The Importance of Building Secure Attachments

Friday, April 27th, 2018


In a recent Ted Talk titled "Everything You Think You Know About Addiction is Wrong," speaker Johann Hari suggests that the opposite of addiction is not sobriety, it's connection.

This is a profound statement which echoes a theme that various addiction specialists in the 21st century have espoused for years — that addiction is not about the pleasurable effects of substances, it's about the user's inability to connect in healthy ways with other human beings.

In other words, addiction is not a substance disorder, it's a social disorder.

At the core we are social creatures who long to be in connection with each other. We need stimulation, company, play, drama, intimacy and interaction to stay happy. Fundamentally, we need to be able to trust and to emotionally attach.

This human need for trust and attachment was initially studied and developed as a psychological construct in the 1950s, by John Bowlby. In a nutshell, he found that infants, toddlers and young children have an extensive need for safe and reliable caregivers. If children have that, they tend to be happy in childhood and well-adjusted (emotionally healthy) later in life. If children don't have that, it's a very different story.

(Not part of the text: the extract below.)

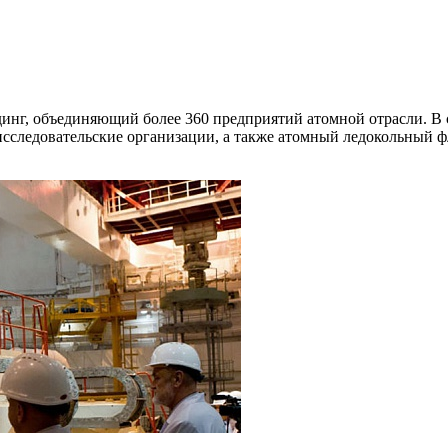
инг, объединяющий более 360 предприятий атомной отрасли. В 
исследовательские организации, а также атомный ледокольный ф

In other words, it is clear from Bowlby's work and the work of later researchers that the level and calibre of trust and connection experienced in early childhood carries forth into adulthood. Those who experience secure attachment as infants, toddlers and small children nearly always carry that with them into adulthood, which helps them to trust and connect in healthy ways. Meanwhile, those who don't experience secure early-life attachment tend to struggle with trust and connection later in life.

It is important to note that people with insecure attachment styles are not locked into this approach for life. With proper guidance and a fair amount of conscious effort the individuals who were not graced with secure attachment in childhood (and therefore the ability to easily connect in adulthood) can learn to securely attach — usually through therapy, support groups and various other healthy and healing relationships — creating over time what is known as "earned security."

For those who are parents (all adults for that matter, uncles, aunts, coaches, teachers, etc.), it is essential to lean into the joyful responsibility to attach to your children. This can feel like a daunting responsibility; it is important and yet it does not need to be overwhelming.

Intentional commitment to a few good and simple habits of connecting throughout a child's growing years can make a big difference in their ability to emotionally attach, to form connection with self and others.

The good news is you are likely already engaging with your child in activities that promote a strong parent-child relationship. Activities to connect together as parent-child: reading, art, music, being in nature, physical touch, cooking and eating together, board games, writing, and on and on.

The importance is that we discipline ourselves to intentionally be with our children, to laugh, play and share life together.